Der europäische Automarkt startete 2026 mit einer deutlichen Schwäche und beendete eine sechsmonatige Wachstumsphase. Nach den neuesten Daten des Verbands ACEA ging die Zahl der Neuzulassungen in der Europäischen Union im Januar um 3,9 % gegenüber dem Vorjahr zurück. Hauptgrund für die Verlangsamung ist die schwache Konjunktur in Deutschland und Frankreich. Gleichzeitig wächst der Anteil von Elektro- und Hybridfahrzeugen dynamisch, und der chinesische Konzern BYD hat seinen Absatz auf dem Kontinent fast verdreifacht.
Allgemeiner Rückgang der Zulassungen
Die Zahl der Neuzulassungen in der EU sank im Januar um 3,9 % und beendete damit eine sechsmonatige Wachstumsphase.
Expansion chinesischer Marken
Der Konzern BYD verzeichnete einen Absatzanstieg von über 175 % und übertraf damit das Wachstum traditioneller Marktführer im EV-Segment deutlich.
Kehrtwende bei der vollständigen Elektrifizierung
Lamborghini stoppte das Projekt eines elektrischen Supersportwagens und setzt stattdessen auf die weitere Entwicklung von Plug-in-Hybriden.
Dominanz von Hybriden
Hybridantriebe wurden zur beliebtesten Kategorie und erreichten einen Marktanteil von fast 39 % bei Neuwagen.

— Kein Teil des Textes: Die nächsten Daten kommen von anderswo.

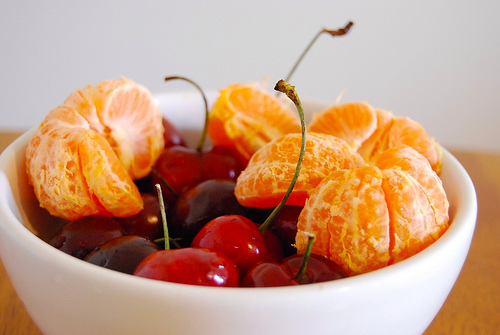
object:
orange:
[308, 102, 441, 176]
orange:
[235, 131, 366, 208]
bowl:
[0, 90, 479, 332]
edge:
[117, 273, 360, 308]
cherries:
[83, 236, 158, 277]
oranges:
[293, 144, 451, 276]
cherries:
[158, 146, 241, 196]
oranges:
[205, 83, 304, 157]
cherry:
[191, 79, 307, 270]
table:
[2, 126, 499, 332]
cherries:
[54, 216, 123, 257]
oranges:
[24, 77, 166, 222]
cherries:
[175, 179, 258, 228]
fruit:
[24, 75, 452, 287]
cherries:
[131, 248, 241, 290]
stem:
[256, 79, 308, 233]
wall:
[31, 0, 491, 142]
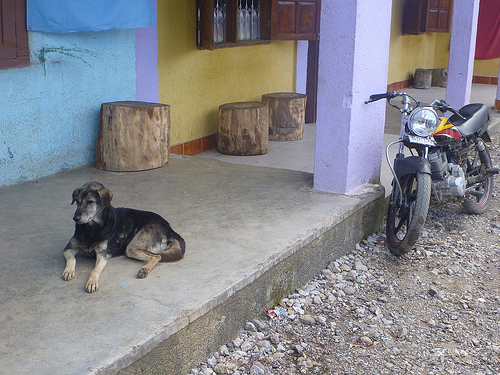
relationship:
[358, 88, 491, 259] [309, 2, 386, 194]
motorcycle propped against post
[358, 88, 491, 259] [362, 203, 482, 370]
motorcycle on gravel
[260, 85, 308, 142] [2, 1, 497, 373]
stump on porch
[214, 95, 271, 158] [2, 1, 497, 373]
stump on porch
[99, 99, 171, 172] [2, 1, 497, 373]
stump on porch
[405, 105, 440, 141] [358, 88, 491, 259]
headlight on motorcycle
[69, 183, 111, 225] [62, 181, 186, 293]
head on dog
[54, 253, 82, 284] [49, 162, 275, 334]
leg on dog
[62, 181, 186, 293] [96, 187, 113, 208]
dog has ear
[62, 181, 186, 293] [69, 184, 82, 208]
dog has ear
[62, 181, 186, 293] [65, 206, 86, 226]
dog has nose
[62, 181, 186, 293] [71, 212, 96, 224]
dog has mouth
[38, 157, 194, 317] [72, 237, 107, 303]
dog has leg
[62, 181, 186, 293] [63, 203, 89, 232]
dog has nose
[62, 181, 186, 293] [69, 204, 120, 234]
dog has neck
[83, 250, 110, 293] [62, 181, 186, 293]
leg of dog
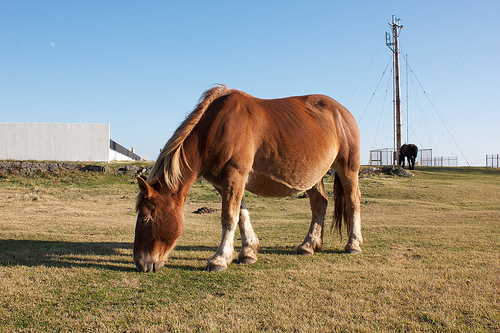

Der Beginn des Jahres 2026 brachte eine Abkühlung auf dem europäischen Automarkt. Die Daten von ACEA zeigen, dass in der Region, die die EU, die EFTA-Länder und Großbritannien umfasst, 961.382 neue Fahrzeuge zugelassen wurden, was einem Rückgang von 3,5 % im Jahresvergleich entspricht. Besonders starke Einbrüche wurden in Deutschland und Frankreich verzeichnet (jeweils Rückgänge von 6,6 %), was Experten auf Unsicherheiten bezüglich Zöllen und zunehmendem Preisdruck zurückführen. Trotz des allgemeinen Abwärtstrends zeigt der Segment elektrifizierter Fahrzeuge große Widerstandsfähigkeit. Der Verkauf vollelektrischer Autos stieg um 13–14 %, der von Plug-in-Hybriden um fast ein Drittel. Ein beispielloses Phänomen ist die Expansion des chinesischen Giganten BYD, der seinen Absatz um über 170 % steigerte und damit fast 2 % des Marktanteils eroberte. Gleichzeitig verzeichnete Tesla schwächere Ergebnisse, was die Kräfteverhältnisse im Premium-EV-Segment verschiebt. Im Jahr 2023 billigte die Europäische Union Vorschriften, die den Verkauf neuer Verbrennerfahrzeuge ab 2035 verbieten, was eine rasante technologische Transformation der Branche einleitete.Einen interessanten strategischen Kurswechsel kündigte Lamborghini an. Markenchef Stephan Winkelmann teilte den Verzicht auf das für 2028 geplante Elektromodell Lanzador mit. Der Hersteller von Luxusautos will sich auf Hybridantriebe konzentrieren und argumentiert, dass Kunden nach wie vor traditionelle Hochleistungsmotoren bevorzugen. Diese Entscheidung wird als Signal für eine nachlassende Nachfrage nach luxuriösen Elektroautos in Europa gewertet. „It was a very expensive hobby. Our customers want V8 and V12 engines.” (Es war ein sehr teures Hobby. Unsere Kunden wollen V8- und V12-Motoren.) — Stephan Winkelmann In Polen und Spanien verhält sich der Markt besser als der EU-Durchschnitt und verzeichnet leichte Zuwächse. Gleichzeitig ist in Italien und Spanien ein Boom auf dem Gebrauchtwagenmarkt zu beobachten – 2025 kamen auf jedes neue Auto mehr als zwei gebrauchte Fahrzeuge, was auf eine wachsende Preishürde für emissionsfreie Technologie hindeutet.
Mentioned People
- Stephan Winkelmann — CEO von Lamborghini, der den Stopp der Arbeiten am Elektromodell Lanzador bekannt gab.